Tuesday, August 19, 2008

Boundary Problems

Interesting controversy at the American Psychological Association (APA) about whether its members should participate in interrogation of military detainees.

Before launching into a vigorous defense or condemnation of the APA's August 20, resolution or its latest statement (August 16, 2008), persons interested in the issue would do well to read the background correspondence.

If nothing else, it shows that principled and reasonable people can be of two minds, and it highlights complex relationships such as those between law and psychiatry, and those between a nation's code of law and international law.

But to me, it comes down to this: It is not within a healer's ethical practice to monitor or refine or seek to ameliorate or participate in or plan or advise on interrogation techniques. As soon as the question is posed, the boundary safeguarding ethical healing practice has begun to be breached.

Let's make it clearer. It's not the job of a surgeon to monitor or refine or seek to ameliorate or participate in or plan or advise on interrogation techniques. Now we can see a key hidden assumption at work. It is that there exists some surgical operation that would fall within ethical medical practice if used in interrogation.

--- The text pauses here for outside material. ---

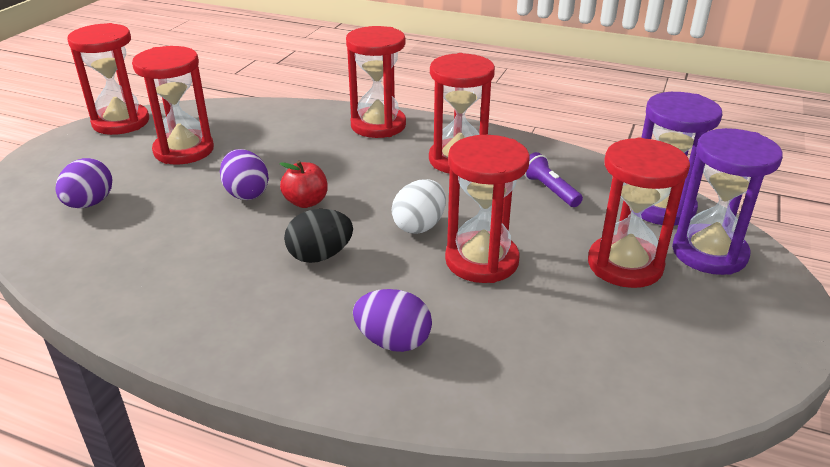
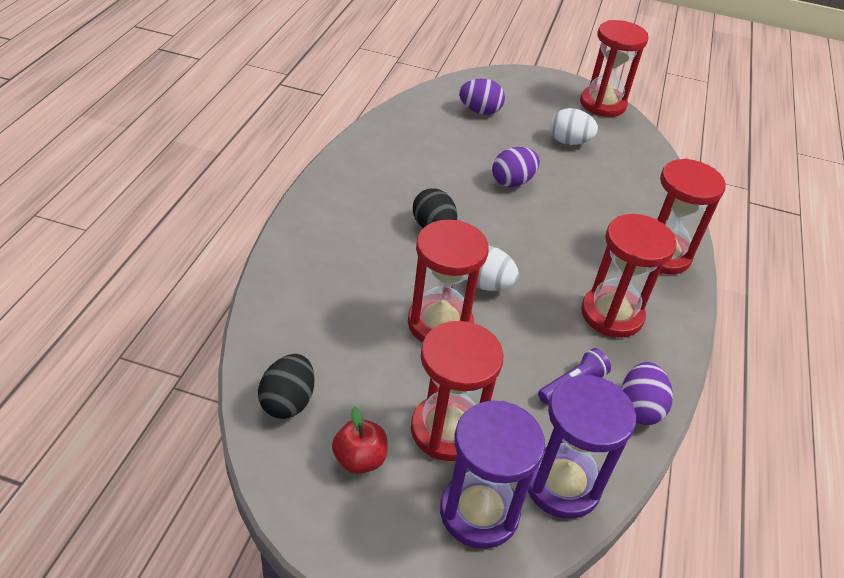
camera: 80 degrees right, 10 degrees up
red hourglass [132,46,214,165] -> white egg [550,108,598,145]
red apple [279,161,328,208] -> red apple moved to [332,406,387,474]
purple egg [353,289,432,352] -> purple egg moved to [621,362,673,425]
none -> black egg [258,354,315,419]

Clearly there isn't. Nor is there some operation in clinical psychiatry or psychology that would fall within ethical medical practice if used in interrogation. The concepts "interrogation" and "ethical medical practice" are mutually exclusive.

APA would be correct, IMHO, to ban any form of collaboration with interrogation on the part of its members.

This isn't a question of patriotism. Anyone who's mixed up about that needs to drill down and enquire whether there's any line he or she would draw if told to defend the country. If not, you're a sucker for manipulation who's standing on a banana peel at the top of the slope to Holocaust.

And that, in a word, is my problem with George Bush's notion of patriotism. Out of his notion of patriotism flow the unitary presidency floating above the Constitution and our Code of Law; illegal domestic spying; privatized detention camps unbound by any meaningful oversight; personal, private mercenary armies deliberately written out of the reach of military and civilian law; and, of course, the politics of swiftboating, to say nothing of torture, black holes, and renditions.

It's all of a piece. If there are no boundaries, there are no boundaries. It's straight downhill from here.


Right Wing Reader said...

Any doctor performing an abortion breaks his/her Hippocratic oath. That said, I believe that anyone not wanting to perform a procedure because they have a reasonable moral opposition to it should be allowed to not do it. For me that includes doctors and pharmacists who refuse to administer abortion pills. If psychologists don't want to interrogate people, I'm fine with that. Interrogation is probably more effective without them around anyway.

Black holes??

PICO said...

Dear RWR,

Thanks for your comment. You knew when you wrote that I wouldn't accept your premises or assumptions.

I'm grateful that I'm not at your tender mercy. But I'm curious: Are there any other of your personal religious beliefs that you'd like to force me to live by?


Right Wing Reader said...

Hum, interesting. I don't believe I espoused any religious beliefs, simply philosophical ones. But, since you opened the door, there are many beliefs that you already live by, or at least probably do, because they are laws. Thou shall not kill, thou shall not steal, marriage laws...I can go on all day. This is a Christian nation, and many of our laws reflect that. You know all of this.

PICO said...

Dear RWR,

This is a nation of laws. Ultimately, ours derive from Hamurabi.

I'm not aware that it's a "Christian" nation. My reading of US history tells me otherwise--as does a 230+/- year US legal tradition.

History also tells me that "Christian" is not the sole modifier of "law."

Last but not least, my reading of history and my experience of life tell me eloquently that being a Christian is no assurance that one will respect or obey our laws, much less Jesus' teachings.

But you know what? I'm not here to argue with you.